_MATERIAL SUPPLIED_:
*-*-*

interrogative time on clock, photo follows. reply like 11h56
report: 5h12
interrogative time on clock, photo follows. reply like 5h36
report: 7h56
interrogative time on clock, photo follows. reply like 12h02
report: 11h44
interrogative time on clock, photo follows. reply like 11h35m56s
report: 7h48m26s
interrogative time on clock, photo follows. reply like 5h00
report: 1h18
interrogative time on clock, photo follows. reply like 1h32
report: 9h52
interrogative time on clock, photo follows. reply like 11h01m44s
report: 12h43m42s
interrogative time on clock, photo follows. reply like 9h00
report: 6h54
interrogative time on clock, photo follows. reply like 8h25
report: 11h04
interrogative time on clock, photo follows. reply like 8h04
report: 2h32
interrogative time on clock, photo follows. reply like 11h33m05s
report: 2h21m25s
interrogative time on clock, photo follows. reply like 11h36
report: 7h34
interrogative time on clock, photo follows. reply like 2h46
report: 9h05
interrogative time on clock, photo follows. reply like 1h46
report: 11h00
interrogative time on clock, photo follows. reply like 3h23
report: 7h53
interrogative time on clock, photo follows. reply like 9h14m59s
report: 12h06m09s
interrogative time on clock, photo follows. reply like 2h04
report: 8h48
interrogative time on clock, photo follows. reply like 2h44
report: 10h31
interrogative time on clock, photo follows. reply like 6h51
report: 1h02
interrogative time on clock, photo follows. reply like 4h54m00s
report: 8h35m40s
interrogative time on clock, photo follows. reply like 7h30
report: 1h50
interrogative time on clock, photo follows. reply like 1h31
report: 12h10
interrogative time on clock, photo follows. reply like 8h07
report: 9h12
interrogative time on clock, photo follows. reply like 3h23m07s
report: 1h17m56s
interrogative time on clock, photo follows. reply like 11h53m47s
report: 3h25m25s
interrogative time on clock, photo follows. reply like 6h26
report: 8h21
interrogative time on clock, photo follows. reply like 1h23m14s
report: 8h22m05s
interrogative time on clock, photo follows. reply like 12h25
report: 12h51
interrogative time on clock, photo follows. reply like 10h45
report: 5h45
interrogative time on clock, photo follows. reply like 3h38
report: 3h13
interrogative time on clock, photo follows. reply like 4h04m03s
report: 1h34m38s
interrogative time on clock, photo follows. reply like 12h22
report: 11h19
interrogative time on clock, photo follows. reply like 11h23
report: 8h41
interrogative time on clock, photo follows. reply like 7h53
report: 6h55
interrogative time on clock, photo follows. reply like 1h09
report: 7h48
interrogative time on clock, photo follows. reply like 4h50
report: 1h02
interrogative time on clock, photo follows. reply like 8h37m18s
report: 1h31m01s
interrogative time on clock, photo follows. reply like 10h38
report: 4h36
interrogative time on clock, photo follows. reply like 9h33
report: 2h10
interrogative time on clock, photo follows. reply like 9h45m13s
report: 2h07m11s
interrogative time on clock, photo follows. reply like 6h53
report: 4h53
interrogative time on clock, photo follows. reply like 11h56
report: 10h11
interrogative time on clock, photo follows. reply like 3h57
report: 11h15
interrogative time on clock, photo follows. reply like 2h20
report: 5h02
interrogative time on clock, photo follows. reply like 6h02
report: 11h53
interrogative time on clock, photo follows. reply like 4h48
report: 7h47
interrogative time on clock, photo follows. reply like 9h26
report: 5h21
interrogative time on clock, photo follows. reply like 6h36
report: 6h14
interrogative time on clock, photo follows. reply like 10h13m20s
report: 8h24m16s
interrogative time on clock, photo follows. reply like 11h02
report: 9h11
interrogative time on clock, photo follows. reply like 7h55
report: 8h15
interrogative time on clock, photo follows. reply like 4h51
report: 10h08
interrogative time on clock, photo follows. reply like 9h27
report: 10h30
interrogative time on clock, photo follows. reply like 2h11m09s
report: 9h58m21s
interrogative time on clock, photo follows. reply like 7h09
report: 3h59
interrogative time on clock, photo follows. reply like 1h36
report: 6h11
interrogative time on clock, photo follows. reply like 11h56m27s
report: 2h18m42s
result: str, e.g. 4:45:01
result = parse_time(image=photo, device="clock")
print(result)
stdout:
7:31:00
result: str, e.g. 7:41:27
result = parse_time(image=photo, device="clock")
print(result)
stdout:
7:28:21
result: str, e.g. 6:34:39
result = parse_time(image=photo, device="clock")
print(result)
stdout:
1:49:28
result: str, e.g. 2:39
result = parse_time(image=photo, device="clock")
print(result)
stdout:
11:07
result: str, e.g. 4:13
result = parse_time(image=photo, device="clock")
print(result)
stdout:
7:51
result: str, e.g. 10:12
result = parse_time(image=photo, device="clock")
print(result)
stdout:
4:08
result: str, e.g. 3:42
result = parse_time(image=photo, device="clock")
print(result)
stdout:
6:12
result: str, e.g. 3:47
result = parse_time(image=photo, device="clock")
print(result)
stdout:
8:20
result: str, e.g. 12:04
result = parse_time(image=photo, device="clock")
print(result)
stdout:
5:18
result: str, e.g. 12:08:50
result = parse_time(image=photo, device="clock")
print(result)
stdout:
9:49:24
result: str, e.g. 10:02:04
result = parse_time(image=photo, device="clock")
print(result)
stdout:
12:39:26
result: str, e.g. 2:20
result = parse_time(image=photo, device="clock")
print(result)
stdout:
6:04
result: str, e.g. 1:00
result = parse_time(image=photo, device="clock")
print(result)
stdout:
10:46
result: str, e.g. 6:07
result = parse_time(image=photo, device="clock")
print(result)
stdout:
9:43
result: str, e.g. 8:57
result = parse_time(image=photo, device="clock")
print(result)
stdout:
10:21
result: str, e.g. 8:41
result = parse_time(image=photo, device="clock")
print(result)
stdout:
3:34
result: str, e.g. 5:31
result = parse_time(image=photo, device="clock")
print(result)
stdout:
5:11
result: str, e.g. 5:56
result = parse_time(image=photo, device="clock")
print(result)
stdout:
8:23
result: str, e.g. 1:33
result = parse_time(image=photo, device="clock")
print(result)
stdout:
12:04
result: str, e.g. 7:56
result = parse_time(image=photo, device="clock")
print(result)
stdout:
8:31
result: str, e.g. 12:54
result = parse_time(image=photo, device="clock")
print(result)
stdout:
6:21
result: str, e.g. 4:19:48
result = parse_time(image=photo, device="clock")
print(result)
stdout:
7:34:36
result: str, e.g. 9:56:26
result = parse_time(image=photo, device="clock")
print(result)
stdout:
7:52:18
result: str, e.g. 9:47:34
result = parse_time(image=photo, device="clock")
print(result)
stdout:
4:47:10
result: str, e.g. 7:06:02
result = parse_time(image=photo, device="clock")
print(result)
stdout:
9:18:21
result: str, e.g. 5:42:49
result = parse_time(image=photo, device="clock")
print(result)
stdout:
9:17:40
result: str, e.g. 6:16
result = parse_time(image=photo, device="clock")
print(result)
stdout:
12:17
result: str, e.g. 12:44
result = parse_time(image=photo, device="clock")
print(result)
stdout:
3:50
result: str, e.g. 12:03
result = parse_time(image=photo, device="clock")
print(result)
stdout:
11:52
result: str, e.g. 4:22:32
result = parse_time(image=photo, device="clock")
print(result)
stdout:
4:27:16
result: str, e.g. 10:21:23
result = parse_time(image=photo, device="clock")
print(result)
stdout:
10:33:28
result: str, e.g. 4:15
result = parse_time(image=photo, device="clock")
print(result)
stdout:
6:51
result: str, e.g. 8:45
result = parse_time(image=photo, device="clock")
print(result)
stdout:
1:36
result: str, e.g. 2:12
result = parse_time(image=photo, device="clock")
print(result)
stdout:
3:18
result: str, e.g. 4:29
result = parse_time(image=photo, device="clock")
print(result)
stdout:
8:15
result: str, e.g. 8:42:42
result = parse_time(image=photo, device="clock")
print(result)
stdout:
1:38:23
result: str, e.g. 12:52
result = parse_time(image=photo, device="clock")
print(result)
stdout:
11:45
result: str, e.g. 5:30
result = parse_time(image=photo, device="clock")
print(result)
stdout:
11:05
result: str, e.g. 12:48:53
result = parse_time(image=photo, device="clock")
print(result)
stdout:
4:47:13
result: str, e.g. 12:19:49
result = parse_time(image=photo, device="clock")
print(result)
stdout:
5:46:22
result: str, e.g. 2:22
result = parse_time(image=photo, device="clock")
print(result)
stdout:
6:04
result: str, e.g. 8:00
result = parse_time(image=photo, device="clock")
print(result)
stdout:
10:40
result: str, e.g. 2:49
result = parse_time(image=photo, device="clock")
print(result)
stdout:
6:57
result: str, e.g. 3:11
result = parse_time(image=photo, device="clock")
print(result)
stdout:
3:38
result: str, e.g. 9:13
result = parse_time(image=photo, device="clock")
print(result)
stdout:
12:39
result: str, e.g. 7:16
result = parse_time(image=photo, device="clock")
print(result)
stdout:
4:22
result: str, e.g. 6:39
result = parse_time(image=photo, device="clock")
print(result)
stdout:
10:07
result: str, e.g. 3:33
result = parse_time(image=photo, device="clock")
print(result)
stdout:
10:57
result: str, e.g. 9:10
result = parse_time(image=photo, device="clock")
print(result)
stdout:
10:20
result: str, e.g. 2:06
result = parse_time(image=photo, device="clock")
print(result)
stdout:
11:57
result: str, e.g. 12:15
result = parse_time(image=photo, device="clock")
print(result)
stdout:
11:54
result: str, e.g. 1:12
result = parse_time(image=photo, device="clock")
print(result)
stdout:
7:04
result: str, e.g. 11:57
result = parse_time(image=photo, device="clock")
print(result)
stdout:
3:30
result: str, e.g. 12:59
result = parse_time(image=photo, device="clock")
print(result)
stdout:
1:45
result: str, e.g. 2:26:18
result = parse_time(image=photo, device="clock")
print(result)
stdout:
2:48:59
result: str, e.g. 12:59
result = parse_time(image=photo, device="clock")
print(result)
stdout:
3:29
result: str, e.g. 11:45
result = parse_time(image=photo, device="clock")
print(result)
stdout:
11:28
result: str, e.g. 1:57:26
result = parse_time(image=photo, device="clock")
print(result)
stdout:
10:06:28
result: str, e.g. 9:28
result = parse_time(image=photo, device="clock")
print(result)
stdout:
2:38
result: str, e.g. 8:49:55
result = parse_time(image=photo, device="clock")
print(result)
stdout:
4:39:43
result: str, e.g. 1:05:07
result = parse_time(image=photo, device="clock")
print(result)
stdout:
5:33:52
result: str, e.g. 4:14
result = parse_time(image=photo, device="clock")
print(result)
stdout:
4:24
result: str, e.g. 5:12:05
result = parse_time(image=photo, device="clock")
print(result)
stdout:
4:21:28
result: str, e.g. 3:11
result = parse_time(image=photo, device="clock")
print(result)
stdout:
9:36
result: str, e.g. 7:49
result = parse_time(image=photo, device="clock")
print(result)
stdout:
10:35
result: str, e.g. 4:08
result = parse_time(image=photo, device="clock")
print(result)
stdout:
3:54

*-*-*

_EXERCISE GOAL_:
Can you give back the lines from the one with "interrogative time on clock, photo follows. reply like 4h51" up to and including the one with "report: 2h18m42s", switching "report" to "answer" and changing nothing else?

_FINAL ANSWER_:
interrogative time on clock, photo follows. reply like 4h51
answer: 10h08
interrogative time on clock, photo follows. reply like 9h27
answer: 10h30
interrogative time on clock, photo follows. reply like 2h11m09s
answer: 9h58m21s
interrogative time on clock, photo follows. reply like 7h09
answer: 3h59
interrogative time on clock, photo follows. reply like 1h36
answer: 6h11
interrogative time on clock, photo follows. reply like 11h56m27s
answer: 2h18m42s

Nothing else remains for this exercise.